Records for processing:
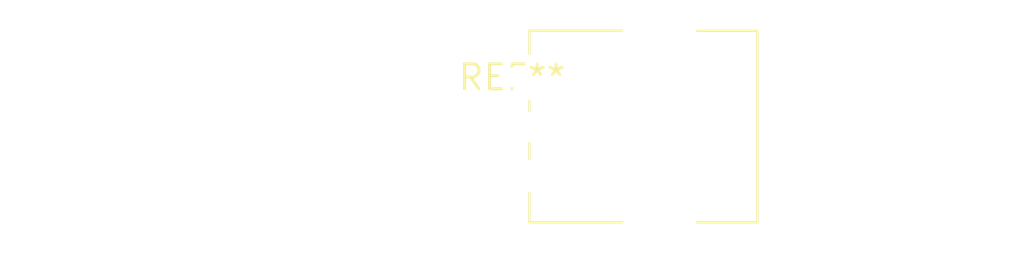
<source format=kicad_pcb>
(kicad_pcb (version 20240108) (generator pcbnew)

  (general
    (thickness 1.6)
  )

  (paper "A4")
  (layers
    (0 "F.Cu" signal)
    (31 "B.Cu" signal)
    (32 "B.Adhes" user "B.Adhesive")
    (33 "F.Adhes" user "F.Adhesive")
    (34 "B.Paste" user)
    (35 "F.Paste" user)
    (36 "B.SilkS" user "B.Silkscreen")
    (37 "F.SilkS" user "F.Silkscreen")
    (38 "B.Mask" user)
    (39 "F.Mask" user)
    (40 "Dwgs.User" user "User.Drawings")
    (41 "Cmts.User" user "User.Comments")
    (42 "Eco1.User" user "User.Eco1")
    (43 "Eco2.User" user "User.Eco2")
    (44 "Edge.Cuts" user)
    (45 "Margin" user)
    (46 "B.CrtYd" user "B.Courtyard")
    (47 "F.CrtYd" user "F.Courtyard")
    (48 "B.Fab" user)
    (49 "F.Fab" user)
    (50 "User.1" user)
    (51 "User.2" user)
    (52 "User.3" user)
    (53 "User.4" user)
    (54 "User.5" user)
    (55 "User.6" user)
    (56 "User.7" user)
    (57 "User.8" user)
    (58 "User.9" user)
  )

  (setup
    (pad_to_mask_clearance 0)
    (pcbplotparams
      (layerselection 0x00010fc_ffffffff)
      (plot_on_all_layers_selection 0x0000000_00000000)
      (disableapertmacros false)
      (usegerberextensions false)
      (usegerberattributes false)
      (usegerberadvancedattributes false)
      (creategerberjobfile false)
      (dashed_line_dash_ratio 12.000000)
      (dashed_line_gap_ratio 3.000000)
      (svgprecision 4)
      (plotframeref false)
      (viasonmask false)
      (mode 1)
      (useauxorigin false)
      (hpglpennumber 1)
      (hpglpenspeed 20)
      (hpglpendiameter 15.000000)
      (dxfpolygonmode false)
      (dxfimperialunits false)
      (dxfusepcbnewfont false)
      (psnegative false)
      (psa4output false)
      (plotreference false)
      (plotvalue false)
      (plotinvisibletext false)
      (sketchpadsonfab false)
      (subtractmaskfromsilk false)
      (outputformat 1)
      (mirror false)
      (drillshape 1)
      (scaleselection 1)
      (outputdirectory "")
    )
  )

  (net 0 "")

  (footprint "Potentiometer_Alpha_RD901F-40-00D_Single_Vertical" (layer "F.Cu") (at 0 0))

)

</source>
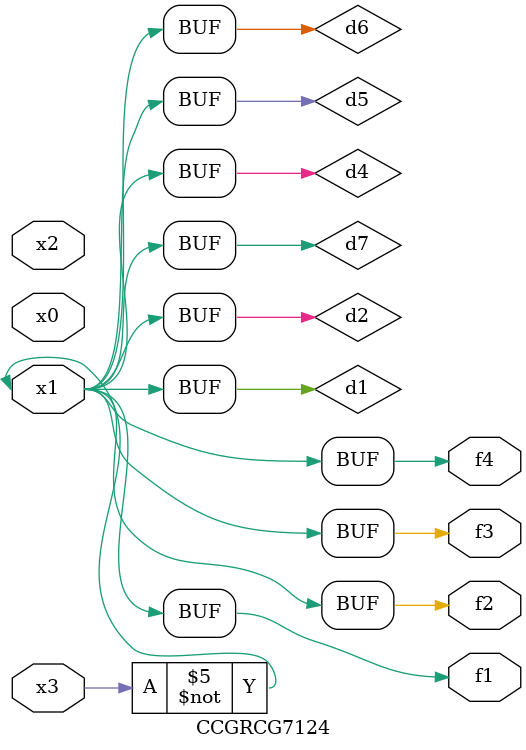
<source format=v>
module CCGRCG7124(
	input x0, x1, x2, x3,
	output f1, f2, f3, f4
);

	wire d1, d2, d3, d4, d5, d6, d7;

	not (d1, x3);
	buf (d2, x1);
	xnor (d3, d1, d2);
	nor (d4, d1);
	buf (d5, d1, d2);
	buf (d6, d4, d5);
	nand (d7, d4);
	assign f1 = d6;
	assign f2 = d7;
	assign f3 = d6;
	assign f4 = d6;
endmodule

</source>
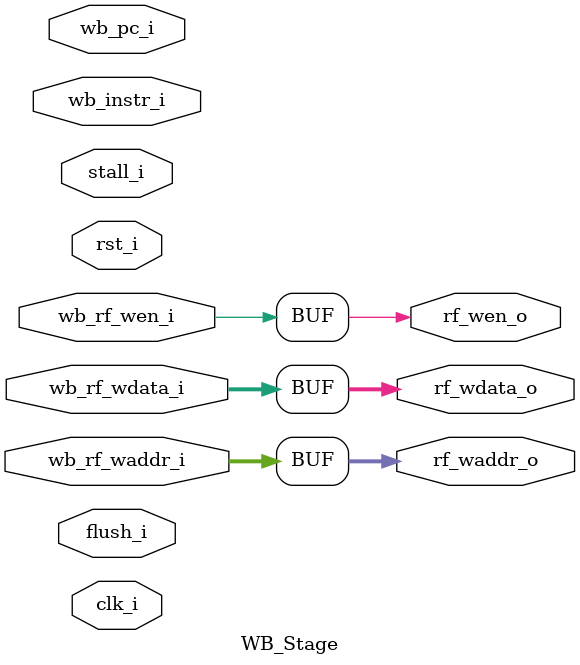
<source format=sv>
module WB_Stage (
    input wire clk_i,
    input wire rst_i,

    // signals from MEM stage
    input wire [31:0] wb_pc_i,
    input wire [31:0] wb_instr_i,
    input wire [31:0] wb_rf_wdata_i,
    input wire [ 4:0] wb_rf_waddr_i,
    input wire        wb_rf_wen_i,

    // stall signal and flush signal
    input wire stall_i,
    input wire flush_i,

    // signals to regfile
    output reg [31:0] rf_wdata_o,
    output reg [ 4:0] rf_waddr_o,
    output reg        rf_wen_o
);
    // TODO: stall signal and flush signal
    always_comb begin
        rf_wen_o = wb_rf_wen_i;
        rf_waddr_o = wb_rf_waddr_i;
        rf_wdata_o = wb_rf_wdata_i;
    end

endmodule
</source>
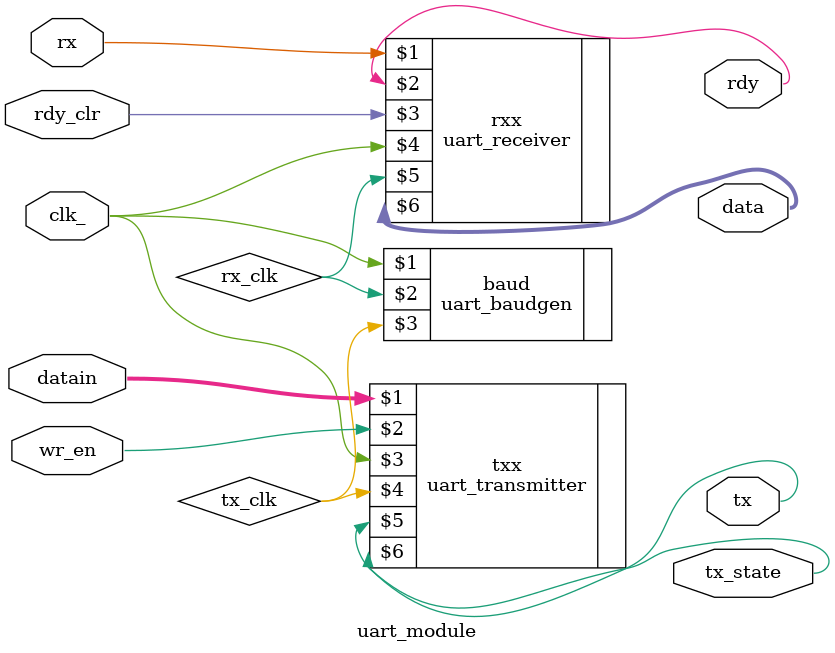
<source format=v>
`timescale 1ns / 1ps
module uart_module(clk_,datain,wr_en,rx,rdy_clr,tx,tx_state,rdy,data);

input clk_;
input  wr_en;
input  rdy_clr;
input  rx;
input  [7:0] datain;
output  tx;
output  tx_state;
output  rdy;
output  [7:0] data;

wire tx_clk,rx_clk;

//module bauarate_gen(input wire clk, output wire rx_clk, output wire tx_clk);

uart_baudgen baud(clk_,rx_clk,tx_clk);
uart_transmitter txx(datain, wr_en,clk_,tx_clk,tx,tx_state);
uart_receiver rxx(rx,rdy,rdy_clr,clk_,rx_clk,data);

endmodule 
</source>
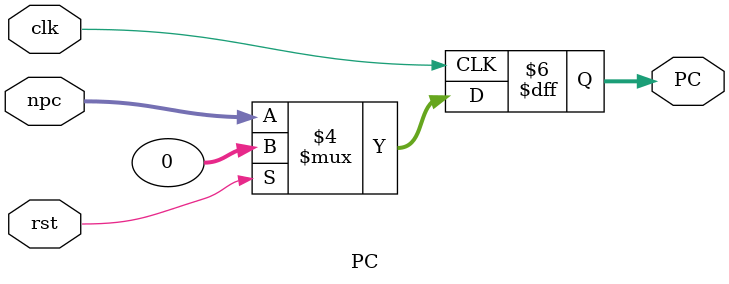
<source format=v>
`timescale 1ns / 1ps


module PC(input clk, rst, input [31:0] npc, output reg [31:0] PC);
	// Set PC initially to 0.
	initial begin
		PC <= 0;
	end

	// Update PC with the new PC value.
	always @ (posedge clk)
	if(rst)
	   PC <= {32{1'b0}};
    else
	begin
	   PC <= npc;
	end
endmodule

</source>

==

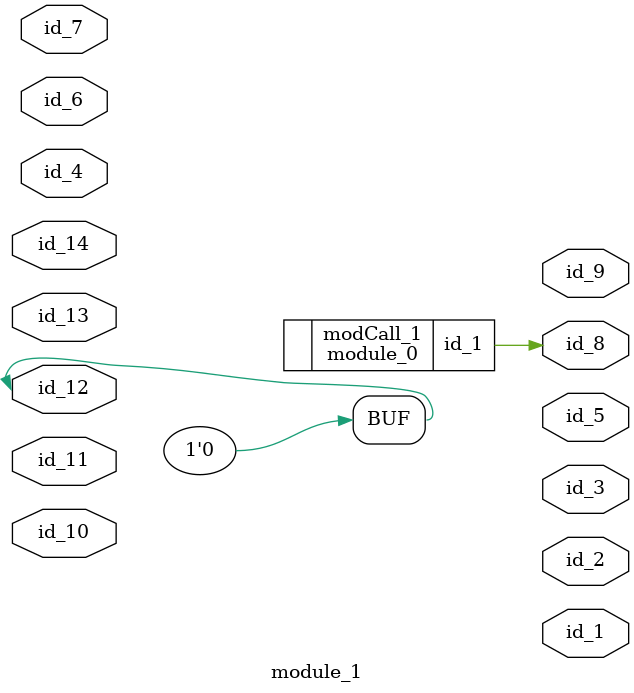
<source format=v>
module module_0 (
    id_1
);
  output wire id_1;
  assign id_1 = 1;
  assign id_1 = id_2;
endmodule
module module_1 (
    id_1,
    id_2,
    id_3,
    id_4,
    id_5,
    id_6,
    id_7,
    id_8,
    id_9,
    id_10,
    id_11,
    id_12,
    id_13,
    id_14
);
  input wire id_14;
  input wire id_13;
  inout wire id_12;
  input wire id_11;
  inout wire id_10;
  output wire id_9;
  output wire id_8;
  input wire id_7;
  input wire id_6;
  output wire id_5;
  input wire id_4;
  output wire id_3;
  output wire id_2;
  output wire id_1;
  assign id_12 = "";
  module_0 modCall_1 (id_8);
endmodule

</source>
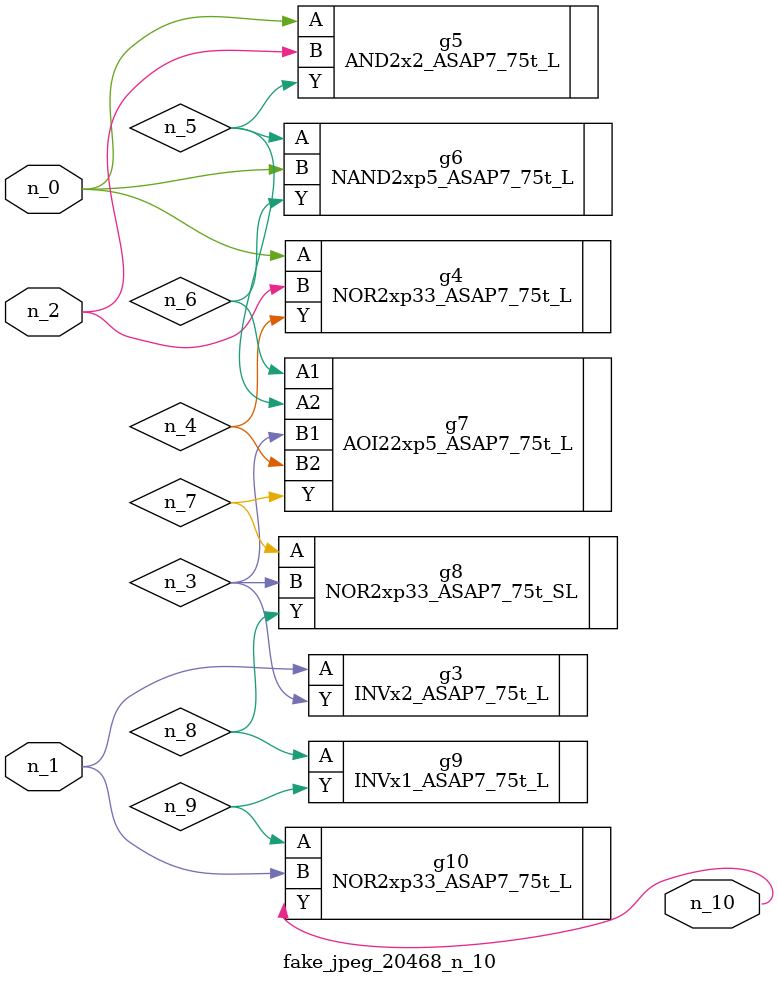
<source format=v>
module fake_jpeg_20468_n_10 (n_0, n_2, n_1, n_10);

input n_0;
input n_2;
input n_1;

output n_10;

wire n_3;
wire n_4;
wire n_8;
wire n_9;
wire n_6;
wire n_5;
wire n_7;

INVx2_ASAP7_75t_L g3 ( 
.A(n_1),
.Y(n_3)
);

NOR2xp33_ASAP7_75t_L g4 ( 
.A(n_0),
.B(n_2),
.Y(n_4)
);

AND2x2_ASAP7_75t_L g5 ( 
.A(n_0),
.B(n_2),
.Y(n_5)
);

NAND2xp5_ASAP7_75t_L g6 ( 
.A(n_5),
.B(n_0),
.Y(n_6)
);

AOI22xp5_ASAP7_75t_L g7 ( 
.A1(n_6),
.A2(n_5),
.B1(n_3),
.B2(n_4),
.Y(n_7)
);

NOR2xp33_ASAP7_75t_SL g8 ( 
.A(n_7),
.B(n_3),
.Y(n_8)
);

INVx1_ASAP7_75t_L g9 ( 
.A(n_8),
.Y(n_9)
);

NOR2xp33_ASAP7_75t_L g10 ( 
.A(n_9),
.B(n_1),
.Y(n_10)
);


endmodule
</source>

Problem to solve:
Please filter the entries for the word "Adhesive" and copy the lines that have it.

Task solution:
    (32 "B.Adhes" user "B.Adhesive")
    (33 "F.Adhes" user "F.Adhesive")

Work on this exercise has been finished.